Despite his enormous stature, Big Charlie also wishes to get married one day.

“Just like any normal boy I used to have a girlfriend during my teen years and just after my initiation into adulthood, I think ladies were sort of scared of my giant body. I wish to get married one day, though I know no woman would want to live with me when I am penniless like this. How will I fend for her? But I leave that to God, He has plans for me,” he said.

Big Charlie said the coal mining company managed to organise an EcoCash outlet for him and even allowed him to stay at the company house until he deemed necessary to vacate.

“The company is, however, still to pay me my retrenchment package over three years down the line. I’m therefore appealing to well-wishers to assist me by buying me a residential stand at Mpumalanga high-density suburb so that I can build my own house or to be kind enough and buy me a bigger lorry at least a seven-tonner, which I will hire out to ferry sand for those that might be involved in construction and get some money to build my own house,” Big Charlie said.

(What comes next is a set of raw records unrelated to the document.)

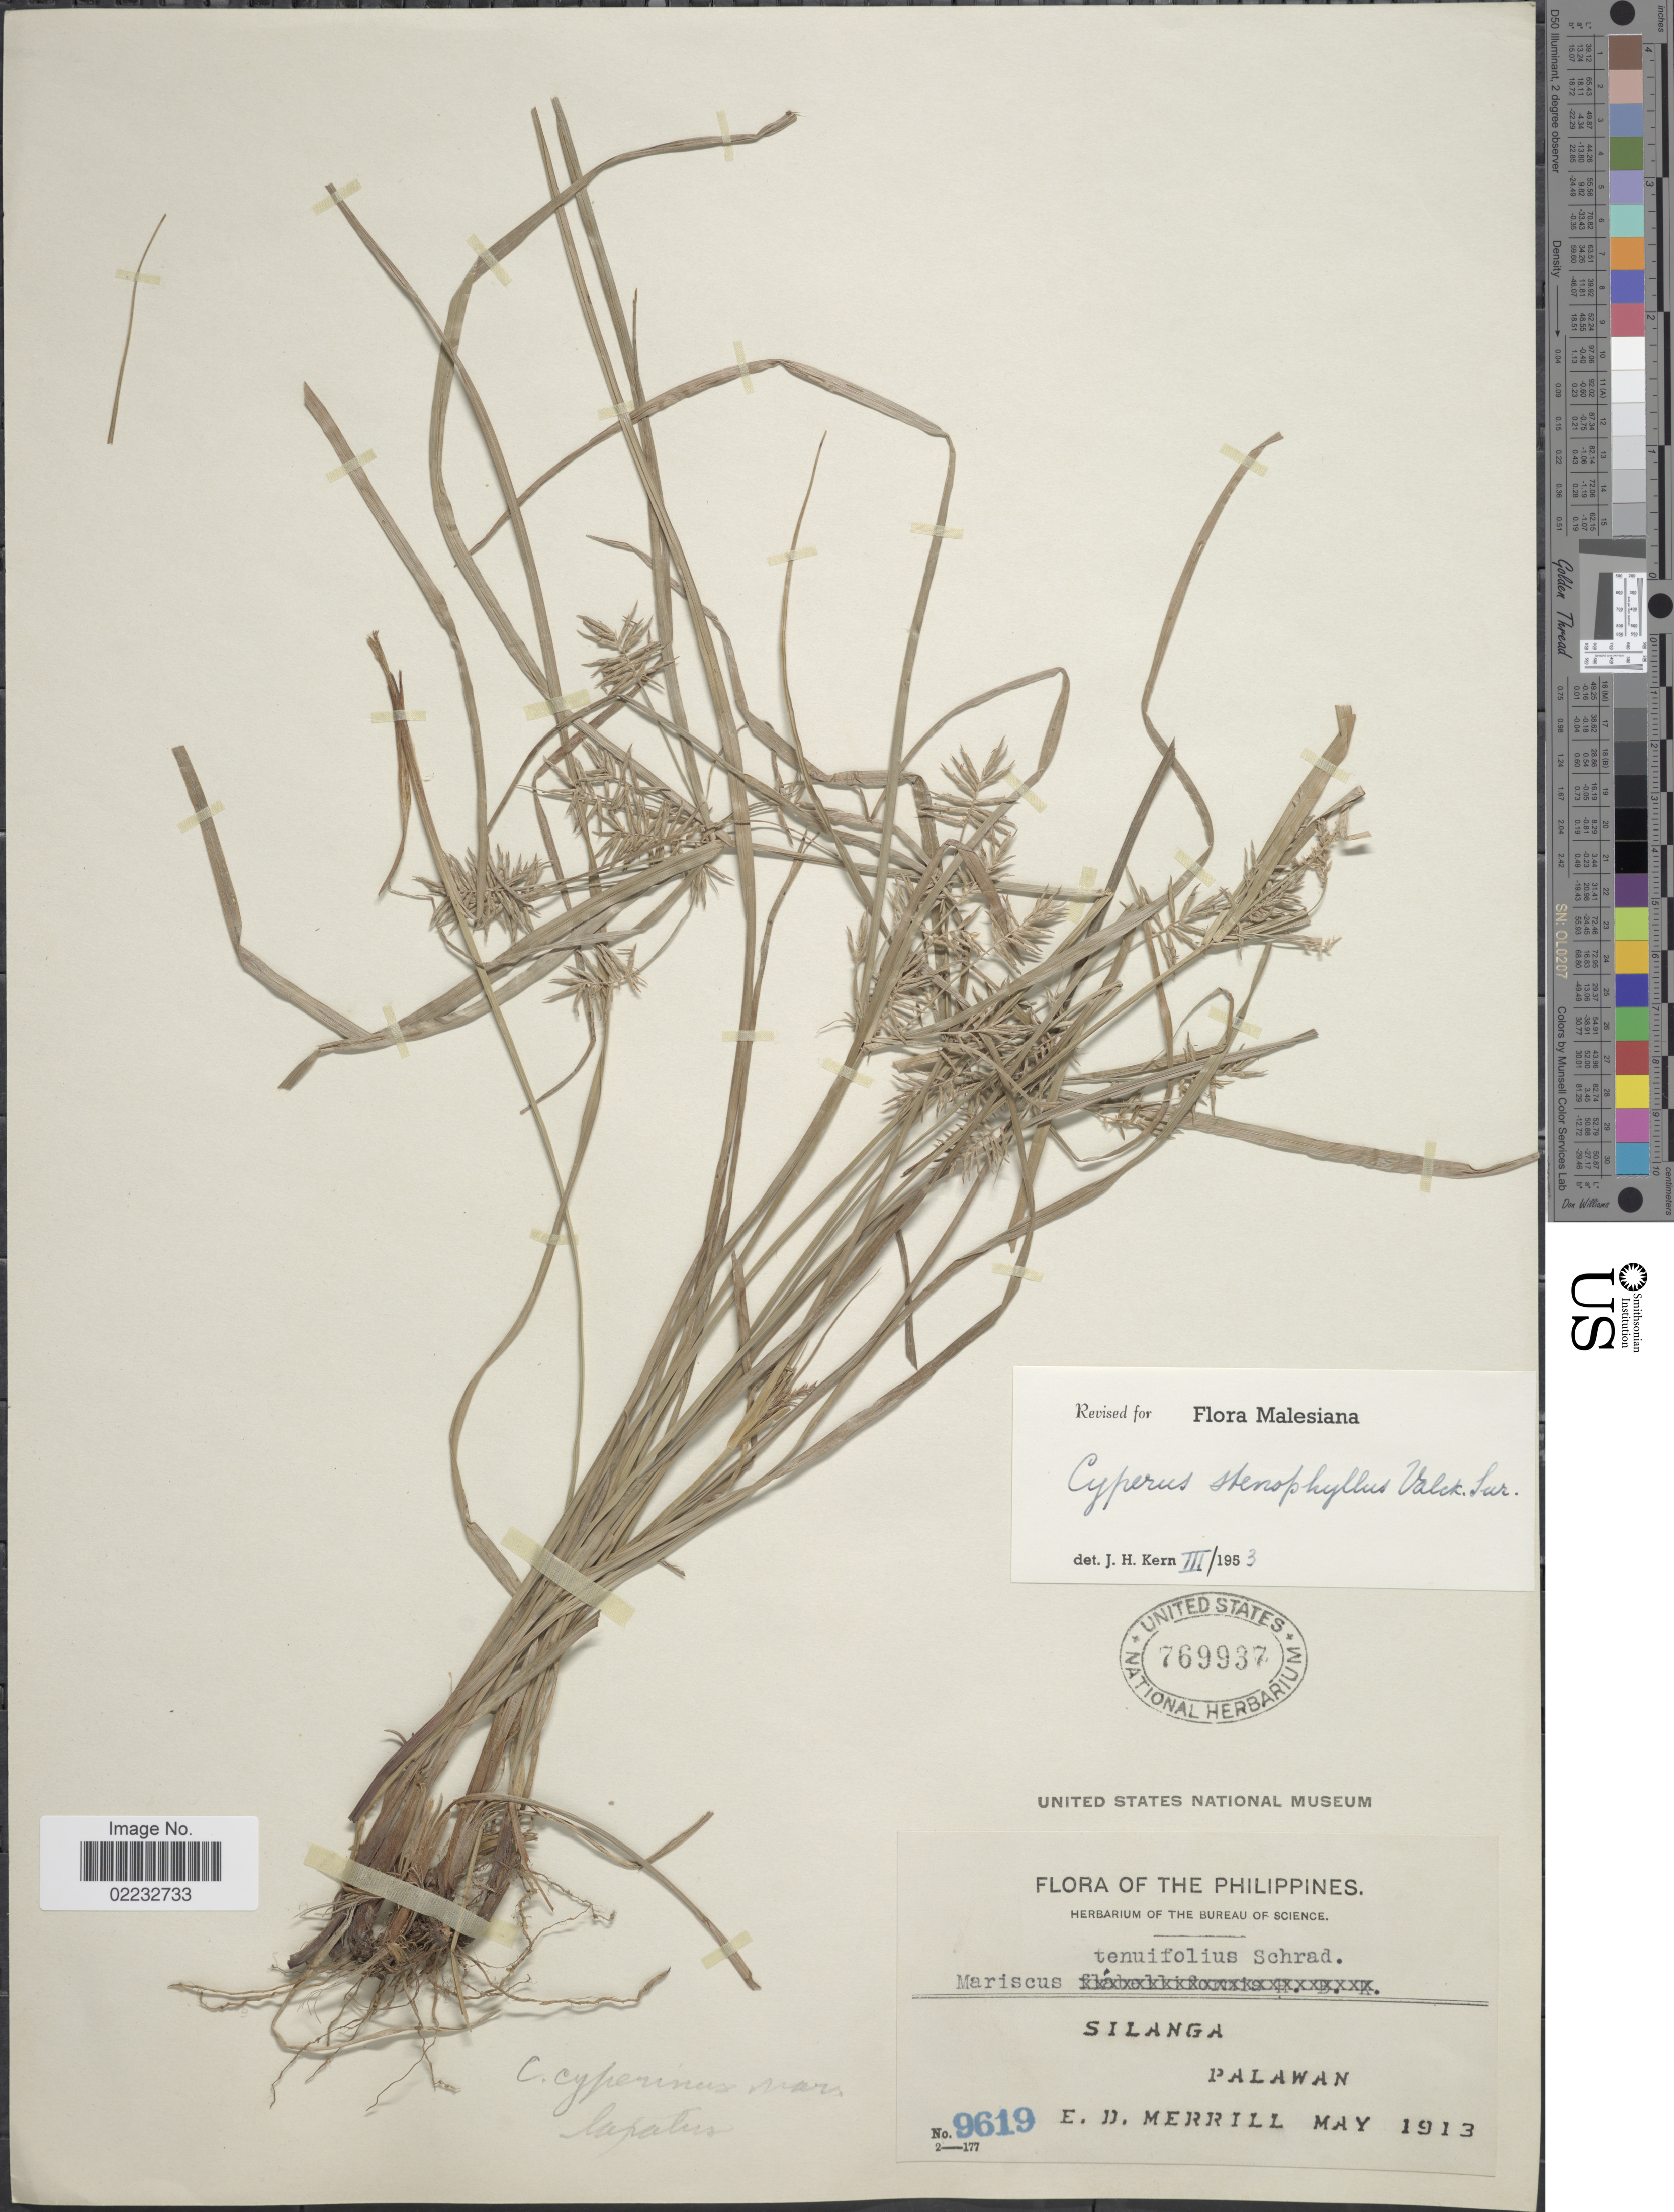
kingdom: Plantae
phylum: Tracheophyta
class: Liliopsida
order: Poales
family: Cyperaceae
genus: Cyperus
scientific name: Cyperus stenophyllus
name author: Valck. Sur.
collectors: E. D. Merrill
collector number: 9619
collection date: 1913-05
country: Philippines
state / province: Mimaropa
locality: Silanga, Palawan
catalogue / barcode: US 769937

During his working days, Big Charlie used a long shovel specially designed for him to effectively carry out his chores.

Failure to get a shoe which fits him, has been his biggest problem since his teenage years. All local shoe manufacturers have over the years failed to manufacture size 20 shoes that fit the giant, prompting him to get specialised shoes specifically crafted for him from South Africa.

Big Charlie's shoes

Big Charlie’s shoes

“Through the assistance from the Colliery I would occasionally get my shoes made from South Africa, as there was no local shoe manufacturer who could mould them for me. Over the last few years there are two members of the Methodist Church from America who have been bringing me shoes and clothes,” Big Charlie said.

In January this year, Big Charlie met George Wessels in Johannesburg, South Africa. Wessels is a German shoe-maker who is famed for manufacturing big shoes for the world’s tallest men and women who are recorded in the Guinness Book.

A German, Melanie Assauer is one of the people who made this day possible, along with one of Nyoni’s friends, as they had contacted Wessels many years ago.

Wessels has made shoes for Big Charlie before, but has never actually met or handed over to him in person and in their first meeting, the German gave him his fifth shoe.

“I was very delighted to meet Wessels in Joburg. He gave me a pair of shoes and various clothes and promised to visit the country where upon he will seek an audience with the President to give me more gifts as he reckons that I am one of the few big men in the world,” Big Charlie said.